Manual

Channels

Channels control where Dregs sends notifications. Every channel — email, Slack, or webhook — subscribes to a list of events and fires whenever Dregs emits a matching event. The same channel can receive identity scoring events, badge changes, and escalations.

What Are Channels

A channel is a delivery mechanism. Each channel has a type (email, Slack, or webhook), a configuration (where it delivers), and a list of events it subscribes to. Dregs delivers a notification to a channel whenever an event matching that channel's subscriptions fires.

Manage channels from Settings → Notifications, or through the REST API.

Events

Every channel subscribes to one or more of the following events:

  • IDENTITY_SCORED — fires whenever an identity finishes a scoring cycle. Useful for keeping an external system's copy of the scores up to date. Can be very high-volume; most teams only wire this to webhooks, not email or Slack.
  • IDENTITY_BADGES_CHANGED — fires when an identity gains or loses a badge. Good middle-ground signal — less noisy than every score, more frequent than escalations.
  • ESCALATION_OPENED — fires when an escalation opens because an identity crossed a rule's threshold.
  • ESCALATION_CLOSED — fires when an escalation closes (resolved, acknowledged, or its conditions no longer match).

Channel Types

Dashboard

The dashboard is always on and implicit. Every escalation appears in the Dregs dashboard regardless of which channels you configure — you don't need to create a dashboard channel. Even if every external channel is misconfigured or down, escalations remain visible in the dashboard.

Email

Sends notifications to one or more team members' inboxes. Typically subscribed to ESCALATION_OPENED — higher-volume events like IDENTITY_SCORED are usually too noisy for email.

Slack

Posts notifications to a Slack channel using an Incoming Webhook URL. Each message appears as a richly formatted card with the event type, severity (for escalations), identity, current scores, badges, and a link to the identity in your Dregs dashboard.

Setting up a Slack channel (recommended)

  1. In Dregs, go to Settings → Notifications and click Create Channel.
  2. Choose Slack, give the channel a name, and click Add to Slack.
  3. Slack will ask you to pick a workspace and a channel for Dregs to post to. Authorize, and you'll be redirected back to the dashboard.
  4. Pick the events you want this Slack channel to receive. For most teams, ESCALATION_OPENED and ESCALATION_CLOSED are the right default — noisy events like IDENTITY_SCORED tend to overwhelm a chat room.
  5. Click Test channel to confirm a message lands in your Slack room.

Manual setup (advanced)

If your team prefers to manage the Slack app yourselves, or your deployment doesn't have Add-to-Slack configured, you can paste an Incoming Webhook URL directly:

  1. Visit api.slack.com/apps and click Create New App → From scratch. Give it a name (e.g. "Dregs") and pick the workspace.
  2. In the left sidebar, click Incoming Webhooks and toggle them on.
  3. Click Add New Webhook to Workspace, choose the channel, and authorize.
  4. Copy the webhook URL that Slack generates — it looks like https://hooks.slack.com/services/T.../B.../....
  5. In Dregs, open the create-channel drawer, choose Slack, expand Or paste a webhook URL manually, and paste the URL.

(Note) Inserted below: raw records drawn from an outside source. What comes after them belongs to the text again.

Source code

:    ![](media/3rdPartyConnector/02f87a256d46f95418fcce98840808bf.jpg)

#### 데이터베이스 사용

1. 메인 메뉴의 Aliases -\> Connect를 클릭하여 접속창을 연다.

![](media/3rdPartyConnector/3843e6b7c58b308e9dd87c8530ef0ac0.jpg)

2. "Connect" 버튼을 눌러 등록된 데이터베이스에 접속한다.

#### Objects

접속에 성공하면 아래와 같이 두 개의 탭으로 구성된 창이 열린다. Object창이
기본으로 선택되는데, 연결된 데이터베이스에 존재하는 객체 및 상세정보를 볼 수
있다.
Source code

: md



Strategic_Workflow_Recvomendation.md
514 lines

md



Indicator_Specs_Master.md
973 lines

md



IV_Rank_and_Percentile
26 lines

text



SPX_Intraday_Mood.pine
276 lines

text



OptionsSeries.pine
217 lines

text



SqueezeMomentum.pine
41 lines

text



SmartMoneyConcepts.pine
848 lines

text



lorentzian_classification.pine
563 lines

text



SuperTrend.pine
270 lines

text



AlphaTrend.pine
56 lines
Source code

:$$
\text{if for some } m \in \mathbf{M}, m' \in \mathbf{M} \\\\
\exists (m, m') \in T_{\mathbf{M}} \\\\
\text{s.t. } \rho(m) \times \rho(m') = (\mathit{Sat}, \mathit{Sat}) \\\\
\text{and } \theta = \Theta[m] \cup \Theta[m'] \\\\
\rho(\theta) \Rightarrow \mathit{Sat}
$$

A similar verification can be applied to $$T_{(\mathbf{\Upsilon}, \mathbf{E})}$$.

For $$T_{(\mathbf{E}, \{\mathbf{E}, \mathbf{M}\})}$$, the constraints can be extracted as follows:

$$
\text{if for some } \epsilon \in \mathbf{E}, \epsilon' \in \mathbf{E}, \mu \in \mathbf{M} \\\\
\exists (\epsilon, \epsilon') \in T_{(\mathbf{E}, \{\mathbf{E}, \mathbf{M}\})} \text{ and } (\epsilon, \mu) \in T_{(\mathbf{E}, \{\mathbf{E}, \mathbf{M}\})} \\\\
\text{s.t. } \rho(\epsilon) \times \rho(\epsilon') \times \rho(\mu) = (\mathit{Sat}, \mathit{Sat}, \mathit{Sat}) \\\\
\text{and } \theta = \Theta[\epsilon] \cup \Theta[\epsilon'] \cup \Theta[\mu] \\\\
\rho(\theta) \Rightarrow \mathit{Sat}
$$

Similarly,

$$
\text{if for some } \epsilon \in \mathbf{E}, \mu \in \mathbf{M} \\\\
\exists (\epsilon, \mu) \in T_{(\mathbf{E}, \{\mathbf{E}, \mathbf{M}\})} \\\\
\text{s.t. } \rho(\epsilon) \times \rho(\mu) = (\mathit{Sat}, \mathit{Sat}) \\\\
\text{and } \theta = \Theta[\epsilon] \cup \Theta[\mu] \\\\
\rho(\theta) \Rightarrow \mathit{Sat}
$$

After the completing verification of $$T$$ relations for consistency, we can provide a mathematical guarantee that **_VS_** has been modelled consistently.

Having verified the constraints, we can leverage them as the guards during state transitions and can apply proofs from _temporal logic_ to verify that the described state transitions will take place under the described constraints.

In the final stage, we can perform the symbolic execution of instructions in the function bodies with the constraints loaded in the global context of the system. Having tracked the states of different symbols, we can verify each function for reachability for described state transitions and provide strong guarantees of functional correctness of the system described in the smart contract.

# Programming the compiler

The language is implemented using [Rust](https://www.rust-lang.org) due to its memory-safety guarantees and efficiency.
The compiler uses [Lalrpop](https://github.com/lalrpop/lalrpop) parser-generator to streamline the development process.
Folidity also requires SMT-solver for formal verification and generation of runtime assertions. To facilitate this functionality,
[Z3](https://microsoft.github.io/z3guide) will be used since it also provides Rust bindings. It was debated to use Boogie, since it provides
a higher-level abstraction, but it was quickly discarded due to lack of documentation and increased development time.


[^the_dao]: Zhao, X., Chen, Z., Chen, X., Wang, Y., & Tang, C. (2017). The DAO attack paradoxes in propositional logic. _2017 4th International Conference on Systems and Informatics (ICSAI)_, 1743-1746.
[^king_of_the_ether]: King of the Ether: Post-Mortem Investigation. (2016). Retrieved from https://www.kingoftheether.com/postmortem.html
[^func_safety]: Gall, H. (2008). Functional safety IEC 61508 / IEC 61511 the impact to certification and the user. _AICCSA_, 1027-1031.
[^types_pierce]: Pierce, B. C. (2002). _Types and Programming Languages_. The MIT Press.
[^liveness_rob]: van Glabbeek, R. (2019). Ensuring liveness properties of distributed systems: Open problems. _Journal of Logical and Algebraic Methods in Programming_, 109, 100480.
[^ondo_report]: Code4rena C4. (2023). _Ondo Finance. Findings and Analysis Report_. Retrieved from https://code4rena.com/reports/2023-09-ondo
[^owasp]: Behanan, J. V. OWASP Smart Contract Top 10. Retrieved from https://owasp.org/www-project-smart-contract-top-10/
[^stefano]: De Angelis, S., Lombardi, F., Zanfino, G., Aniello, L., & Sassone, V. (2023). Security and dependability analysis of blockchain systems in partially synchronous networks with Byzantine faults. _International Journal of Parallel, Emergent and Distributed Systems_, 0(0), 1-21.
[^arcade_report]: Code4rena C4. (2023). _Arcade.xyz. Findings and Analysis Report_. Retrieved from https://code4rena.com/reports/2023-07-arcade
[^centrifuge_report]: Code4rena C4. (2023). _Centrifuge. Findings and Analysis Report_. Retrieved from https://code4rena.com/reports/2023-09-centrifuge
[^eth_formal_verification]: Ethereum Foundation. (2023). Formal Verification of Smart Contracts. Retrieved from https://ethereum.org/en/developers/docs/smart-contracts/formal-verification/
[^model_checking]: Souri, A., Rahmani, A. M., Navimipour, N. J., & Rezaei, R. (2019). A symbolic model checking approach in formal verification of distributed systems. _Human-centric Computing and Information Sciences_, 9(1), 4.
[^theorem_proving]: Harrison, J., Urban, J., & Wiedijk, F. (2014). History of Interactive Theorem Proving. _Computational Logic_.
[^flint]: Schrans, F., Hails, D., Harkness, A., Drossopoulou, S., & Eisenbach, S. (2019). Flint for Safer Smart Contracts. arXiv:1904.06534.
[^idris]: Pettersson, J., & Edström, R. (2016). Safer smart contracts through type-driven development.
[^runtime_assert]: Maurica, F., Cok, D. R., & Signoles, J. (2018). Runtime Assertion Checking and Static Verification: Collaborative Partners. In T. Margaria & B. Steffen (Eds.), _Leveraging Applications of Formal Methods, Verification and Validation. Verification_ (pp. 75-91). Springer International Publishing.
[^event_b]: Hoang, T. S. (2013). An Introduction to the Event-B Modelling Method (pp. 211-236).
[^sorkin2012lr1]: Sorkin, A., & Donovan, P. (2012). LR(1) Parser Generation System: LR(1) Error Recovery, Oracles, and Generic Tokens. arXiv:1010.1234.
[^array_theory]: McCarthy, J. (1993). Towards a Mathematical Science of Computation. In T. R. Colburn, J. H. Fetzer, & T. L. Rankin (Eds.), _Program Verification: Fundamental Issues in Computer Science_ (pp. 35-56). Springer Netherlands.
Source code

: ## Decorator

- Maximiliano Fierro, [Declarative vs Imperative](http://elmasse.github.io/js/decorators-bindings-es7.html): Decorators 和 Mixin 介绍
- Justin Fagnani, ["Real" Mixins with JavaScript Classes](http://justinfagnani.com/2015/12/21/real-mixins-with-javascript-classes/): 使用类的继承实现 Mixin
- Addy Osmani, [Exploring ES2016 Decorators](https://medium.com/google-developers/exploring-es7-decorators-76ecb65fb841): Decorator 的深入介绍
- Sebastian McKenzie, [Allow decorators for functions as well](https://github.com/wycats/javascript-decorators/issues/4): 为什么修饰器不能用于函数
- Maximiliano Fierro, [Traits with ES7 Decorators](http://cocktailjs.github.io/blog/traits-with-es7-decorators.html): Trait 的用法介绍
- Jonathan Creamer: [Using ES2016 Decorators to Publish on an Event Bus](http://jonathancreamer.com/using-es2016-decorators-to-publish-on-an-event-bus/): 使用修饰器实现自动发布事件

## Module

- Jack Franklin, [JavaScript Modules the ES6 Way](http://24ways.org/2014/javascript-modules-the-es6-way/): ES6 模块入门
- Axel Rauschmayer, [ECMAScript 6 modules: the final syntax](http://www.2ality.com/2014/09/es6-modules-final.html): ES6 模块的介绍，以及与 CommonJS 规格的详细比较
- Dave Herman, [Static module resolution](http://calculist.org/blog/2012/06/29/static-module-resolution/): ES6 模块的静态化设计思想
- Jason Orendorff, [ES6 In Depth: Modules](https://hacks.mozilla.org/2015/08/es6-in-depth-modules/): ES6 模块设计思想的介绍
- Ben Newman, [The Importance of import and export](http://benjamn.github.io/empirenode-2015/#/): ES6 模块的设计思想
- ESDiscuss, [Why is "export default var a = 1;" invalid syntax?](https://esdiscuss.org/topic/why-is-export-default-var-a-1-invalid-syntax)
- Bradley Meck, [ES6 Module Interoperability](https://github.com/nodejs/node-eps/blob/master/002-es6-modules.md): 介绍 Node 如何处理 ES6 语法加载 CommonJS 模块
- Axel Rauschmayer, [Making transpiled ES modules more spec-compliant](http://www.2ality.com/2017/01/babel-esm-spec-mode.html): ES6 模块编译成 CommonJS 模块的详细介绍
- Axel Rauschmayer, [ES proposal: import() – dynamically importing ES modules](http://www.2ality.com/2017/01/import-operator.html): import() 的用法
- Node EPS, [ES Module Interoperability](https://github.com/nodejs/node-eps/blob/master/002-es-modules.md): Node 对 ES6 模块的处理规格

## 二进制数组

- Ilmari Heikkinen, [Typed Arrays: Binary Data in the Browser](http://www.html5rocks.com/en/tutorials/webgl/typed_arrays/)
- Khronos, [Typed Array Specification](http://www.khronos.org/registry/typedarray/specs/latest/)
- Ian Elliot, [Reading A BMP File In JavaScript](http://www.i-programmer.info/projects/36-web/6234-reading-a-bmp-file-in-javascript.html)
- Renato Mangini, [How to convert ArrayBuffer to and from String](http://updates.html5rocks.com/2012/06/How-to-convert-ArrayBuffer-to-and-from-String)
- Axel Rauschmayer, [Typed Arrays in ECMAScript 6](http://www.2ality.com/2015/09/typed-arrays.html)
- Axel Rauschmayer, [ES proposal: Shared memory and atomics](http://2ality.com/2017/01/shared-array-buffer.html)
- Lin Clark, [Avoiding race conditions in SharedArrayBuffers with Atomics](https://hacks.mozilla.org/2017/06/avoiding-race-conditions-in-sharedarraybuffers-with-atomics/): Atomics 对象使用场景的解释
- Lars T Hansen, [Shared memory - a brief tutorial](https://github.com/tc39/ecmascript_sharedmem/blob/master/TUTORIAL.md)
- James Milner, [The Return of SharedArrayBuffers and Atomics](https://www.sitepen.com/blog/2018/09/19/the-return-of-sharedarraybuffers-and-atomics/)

The Slack webhook URL is a credential — anyone with it can post to your Slack channel. Dregs stores it as a secret and never displays it again after creation. To rotate the URL, edit the channel and paste a new one. To revoke entirely, remove the webhook from your Slack app.

Webhook

Sends HTTP POST requests to a URL you specify. Your application receives structured JSON payloads and reacts programmatically — automatic shadow-banning, rate limiting, account lockdown, downstream system updates. See Webhooks for the payload schema, signature verification, and retry semantics.

Escalation-specific routing

Escalation rules can optionally list channels to notify when that specific rule opens or closes an escalation — on top of the channel's own global event subscriptions. This lets you broadcast (via a channel subscribing to ESCALATION_OPENED globally) and also do targeted per-rule routing (via the rule's channels list) in the same system. Deliveries are deduped so a channel targeted both ways fires at most once per escalation.

Test Deliveries

Before relying on a channel in production, send a test delivery to verify the integration. The test uses the same delivery path as real events, so an endpoint that handles the test correctly will handle real notifications too.

Delivery Tracking

Dregs logs every notification sent to an external channel as a delivery record with full detail: status (pending, delivered, or failed), HTTP status code, payload size, error message if applicable, and attempt number.

View delivery history for any channel in Settings. This makes debugging straight­ forward — you see exactly what Dregs sent and exactly what the receiving system responded.